In the wake of my suit, I often heard people say that my case was a matter of “right issues, wrong plaintiff,” or that the reason I lost was because I wasn’t a “perfect victim.” I’ll grant that only someone a little bit masochistic would sign up for the onslaught of personal attacks that comes with a high-profile case, but I reject the argument that I wasn’t the right person to bring suit. I was one of the only people who had the resources and the position to do so. I believed I had an obligation to speak out about what I’d seen.

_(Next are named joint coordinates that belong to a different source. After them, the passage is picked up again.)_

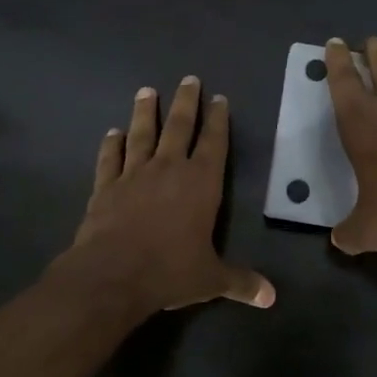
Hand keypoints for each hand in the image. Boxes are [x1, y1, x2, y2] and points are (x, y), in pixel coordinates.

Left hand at [59, 77, 274, 316]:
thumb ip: (241, 282)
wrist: (113, 274)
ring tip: (146, 91)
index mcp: (201, 183)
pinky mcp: (105, 186)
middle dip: (186, 102)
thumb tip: (271, 298)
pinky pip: (110, 159)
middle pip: (179, 126)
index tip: (219, 98)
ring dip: (144, 112)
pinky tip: (112, 133)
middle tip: (188, 78)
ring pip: (141, 134)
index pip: (214, 143)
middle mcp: (169, 169)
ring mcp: (134, 174)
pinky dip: (111, 144)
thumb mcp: (211, 279)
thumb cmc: (170, 271)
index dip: (218, 120)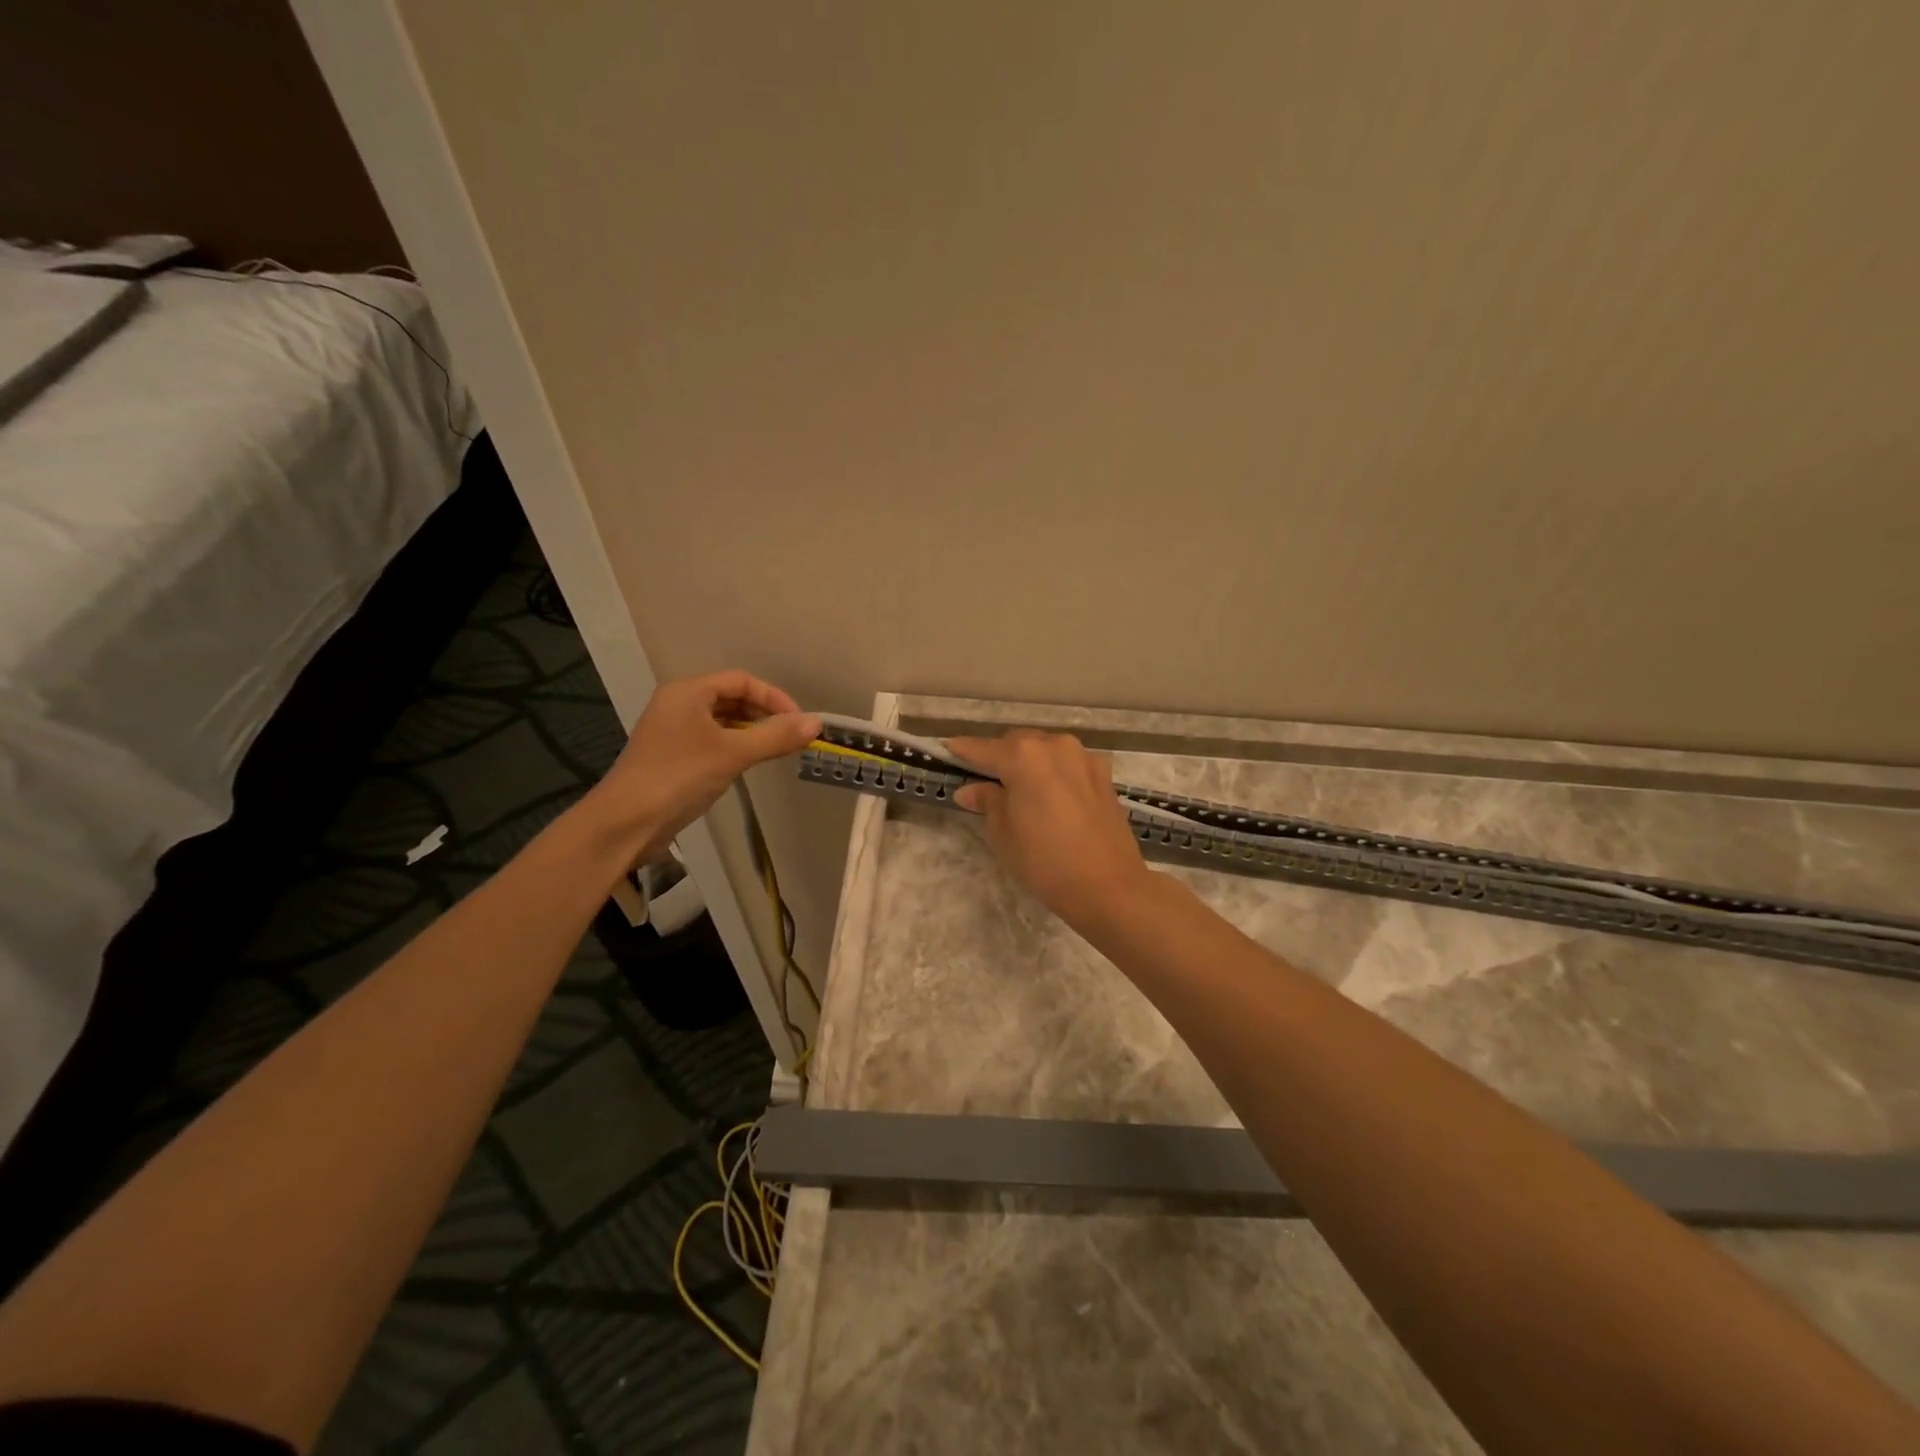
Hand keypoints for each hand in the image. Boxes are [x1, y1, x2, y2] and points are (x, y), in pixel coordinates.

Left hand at [586, 670, 819, 863]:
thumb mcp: (733, 754)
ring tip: (774, 749)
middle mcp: (678, 703)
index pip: (742, 680)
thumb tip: (816, 723)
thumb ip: (775, 737)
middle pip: (731, 697)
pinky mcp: (671, 756)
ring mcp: (672, 730)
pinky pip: (711, 740)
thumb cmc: (679, 777)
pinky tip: (747, 763)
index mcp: (688, 691)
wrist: (625, 822)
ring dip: (750, 731)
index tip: (798, 722)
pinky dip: (734, 746)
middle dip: (763, 714)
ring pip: (721, 720)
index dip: (774, 697)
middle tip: (789, 736)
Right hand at [947, 730, 1152, 931]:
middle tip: (985, 781)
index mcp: (1024, 756)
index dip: (962, 751)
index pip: (982, 748)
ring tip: (1021, 790)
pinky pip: (1069, 764)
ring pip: (1046, 750)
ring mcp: (1083, 757)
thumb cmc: (1044, 861)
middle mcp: (1054, 746)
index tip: (947, 751)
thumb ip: (987, 802)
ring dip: (1030, 763)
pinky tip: (1052, 796)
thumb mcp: (1003, 833)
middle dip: (999, 757)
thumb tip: (970, 790)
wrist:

Annie Shin, Tammy Cho and Grace Choi have developed a website to help combat sexual harassment in the workplace. (Photo credit: Huffington Post)

For those women who don’t have the resources that Pao had, they are fighting back against Silicon Valley in other ways. Earlier this year, Huffington Post profiled three Asian American women — Annie Shin, Tammy Cho and Grace Choi — who were motivated by Susan Fowler’s revelations about her time at Uber to create BetterBrave.com, a web resource for women experiencing workplace sexual harassment.

The time of the good ‘ol (white) boys’ club of Silicon Valley is reaching an end; and there is nothing more heartening than seeing powerful Asian American women join forces with other women in tech to usher it on its way out.